Three rousing cheers and a chorus of My Funny Valentine for this reprint of one of the few truly imaginative (as opposed to merely informative or worthy) books ever written about jazz. It's a collection of boldly fictionalised vignettes from the lives of the (mostly modern) greats, some of them based on things that really happened (like poor lost boy Chet Baker getting his teeth, a trumpet player's greatest asset next to his lip, knocked out in a brawl), others expanded into apocryphal epiphanies from nothing more than the look of an old photograph. How truthfully Dyer really gets inside the heads of his heroes is debatable - he's first and foremost a fan, not a biographer - but as a work of art the important thing is that it should feel true, and it surely does. It's fashionable to knock the elegiacally romantic image of the jazz life, but for Dyer it's emotionally and ideologically inseparable

from the music: for him, a man who could live a regular life could never mine this great sad music out of his soul. Blue, but beautiful.

BLEEDING LONDON by Geoff Nicholson (Indigo; #5.99)

Not since William Wordsworth stumbled across the Pathetic Fallacy have English writers been so obsessed with that very English thing, talking about the weather, as they seem to be today: for moody young dirty-realists like Geoff Nicholson, it's always raining in their hearts, and their characters do their crying in the rain.
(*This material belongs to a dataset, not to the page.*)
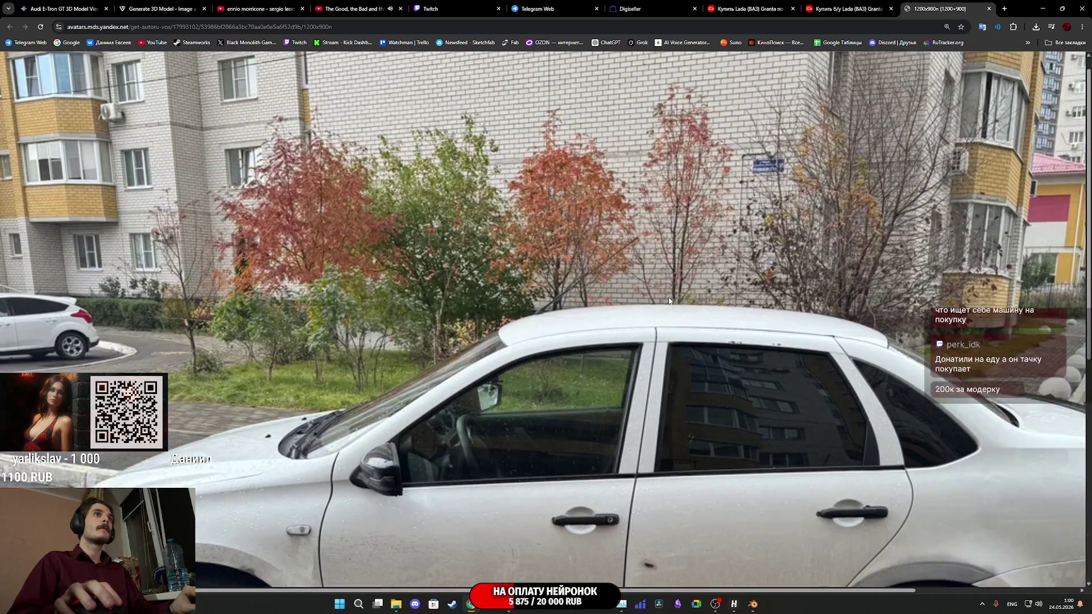
scroll(671, 297, down, 5)
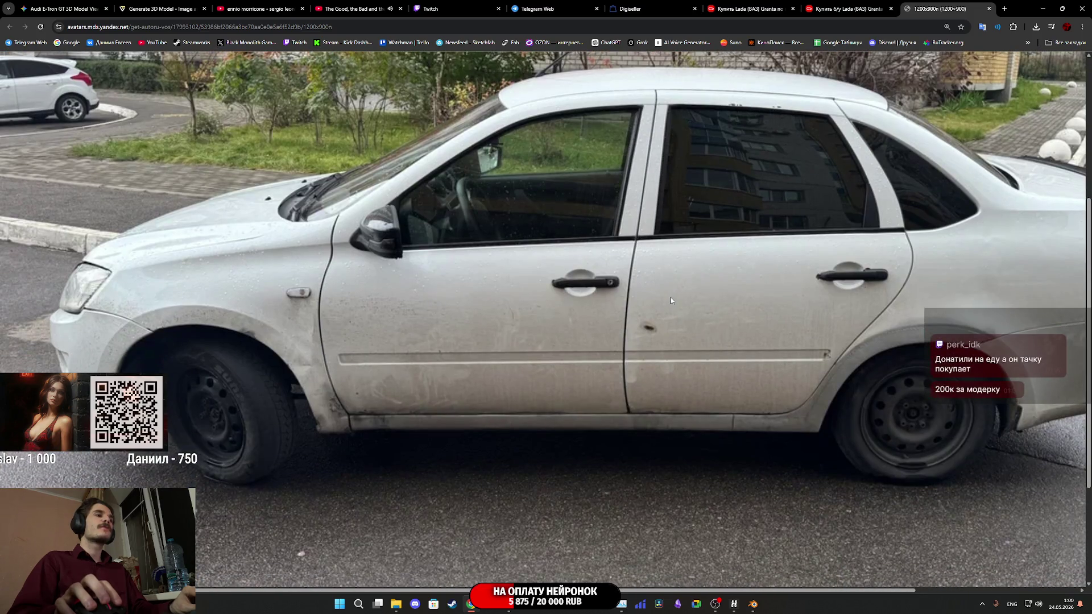
scroll(670, 300, up, 5)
What are all these brooding paragraphs on the surly, ominous London weather for? Two reasons, I think: Martin Amisolatry, and even more, that ridiculously self-limiting modern fashion for making the novel as much like a film as possible. This essay in lowlife gloom deserves to be more like a novel, and less dictatorially visual, because it could have been a very good novel indeed. The central conceit of a hero determined to walk every street in the city before he dies takes us into the psycho-geographical depths of excellent writers like Iain Sinclair and Peter Ackroyd,

and there's an eerie pathos at work reminiscent of the early London novels of Angela Carter. Better than the run of its particular mill, but frustratingly recognisable as part of it, too.

KING CON by Stephen J Cannell (Michael Joseph; #9.99)

Fans of Quentin Tarantino, Damon Runyon and David Mamet should enjoy this slightly coarse but exhilaratingly energetic American comedy-thriller: it's got the crackerjack black-comedy violence of the first, the extravagant characterisation of the second and the viciously uncoiling Chinese-boxes plotting of Mamet's classic con-game movie House of Games. That makes two cinematic influences to one literary, which is no surprise once you know that Stephen J Cannell has been knocking out all kinds of movie scripts since the 1970s, and his day job shows through strongly in this novel's preference for dialogue over narrative and action over introspection. Yet despite the ferocious speed and momentum Cannell develops in pushing the story (a road-movie construction about Beano X, a golden-hearted grifter who enlists the help of a female FBI agent to help him take a suitable revenge on the New Jersey

mob boss who murdered his cousin) from one fraught situation to another, there's always time to relish the atmosphere of the ancient art of confidence. Not bad at all.